"We're getting old, Collin."
These were the words that came out of my friend's mouth when I hazily recalled that Modest Mouse's break-through single Float On met the world in the year 2004 (February 14th, for the record). It's not uncommon to hear people say things like, "I love Modest Mouse, but not their new stuff," the kind of sentiment that ignores just how long it's been since said heyday existed. The gentle, nihilistic, indier-than-indie version of the band has been gone for at least a decade now, ushered out on the coat-tails of that aforementioned shooting star, if not a touch sooner. Strangers to Ourselves, the outfit's first LP in eight years, does everything it can to double-down on what's essentially the six-piece's second act; those with no use for the power chords and crisp production that define the last decade of MM will have nothing to latch on to here, and might as well stop reading, and chalk this one up as a loss. If your faith has remained unwavering, I'd stick around.
Strangers opens with a one-two punch that perhaps knowingly harkens back to the pair of tracks that greeted us on their mainstream breakthrough Good News For People Who Love Bad News; The title track floats about weightlessly in a manner that recalls The World At Large, while the jaunty, radio-ready Lampshades on Fire is clearly gunning for Float On, if not their subsequent album's lead single Dashboard. In other words, we're about six and a half minutes into the band's new release before the parameters are all but set. Strangers is by no means a bad album, but it is one rife with limitations and predictability, a curious result given the LP's near-decade gestation period. As an admitted fan, there are far worse things to listen to than a new Modest Mouse record, but everything here files neatly into three categories: Enjoyable Retreads of Past Favorites (Sugar Boats/Dance Hall) (The Best Room/Bury Me With It), Less Enjoyable Retreads of Past Favorites (Coyotes/Blame it on the Tetons) (The Tortoise and the Tourist/March Into the Sea), and finally Pistol (A. Cunanan, Miami, FL. 1996), a miss-fire so wrong-headed and obnoxious that true analysis would be a waste of time. You know those check marks on your itunes that allow you to automatically skip a song each time if simply unchecked? That feature was designed for Pistol.

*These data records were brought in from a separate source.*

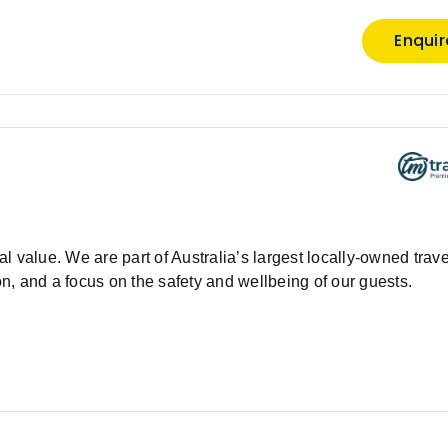
Enqui
 value. We are part of Australia’s largest locally-owned trave
, and a focus on the safety and wellbeing of our guests.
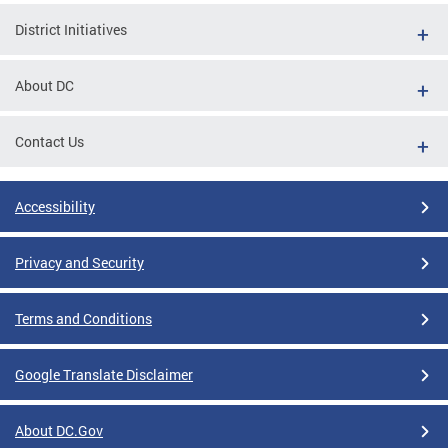
District Initiatives
About DC
Contact Us
Accessibility
Privacy and Security
Terms and Conditions
Google Translate Disclaimer
About DC.Gov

As strange as this might sound, one of my favorite aspects of the album is vocalist Issac Brock's relentless pessimism in the face of his mounting years. Most artists who knowingly slip into the second (or third, or fourth, or fifth) stage of their careers make some sort of semi-believable stab at hard-earned optimism, but Brock, now over two decades into his stint as Modest Mouse's leading man, simply can't find any room to let the sun shine in. The 39-year-old responsible for lines like, "I'm trying to drink away the part of the day that I cannot sleep away," and recording songs entitled Talking Shit About a Pretty Sunset, Dark Center of the Universe, and Alone Down There, is still alive and well, as witnessed on scummy Shit in Your Cut, nihilistic Pups to Dust, and album standout Ansel. The Ground Walks, With Time in a Box might not reach such heights of negativity, but its surreal lyrics make it a standout in Brock's longwinded lyrical canon.
The difficulty behind writing this particular album review derives not from the indescribable, but from the readily described. Some folks never want to see shade thrown on Modest Mouse, no matter the circumstance; others find it near impossible to give their post-The Lonesome Crowded West career even the slightest of passes. Both sides will find ample fodder within Strangers. It'd be remiss of me to place this album on even keel with past MM triumphs, but that's the fan in me talking, and the aforementioned Lampshades, Ansel, Ground Walks, Sugar Boats, and Best Room show the collective in fine form. If you're waiting around for another The Moon Over Antarctica, there's not much to see here, but if you've loved this band for as long as you remember, and never jumped ship when Johnny Marr boarded, Strangers to Ourselves deserves a listen.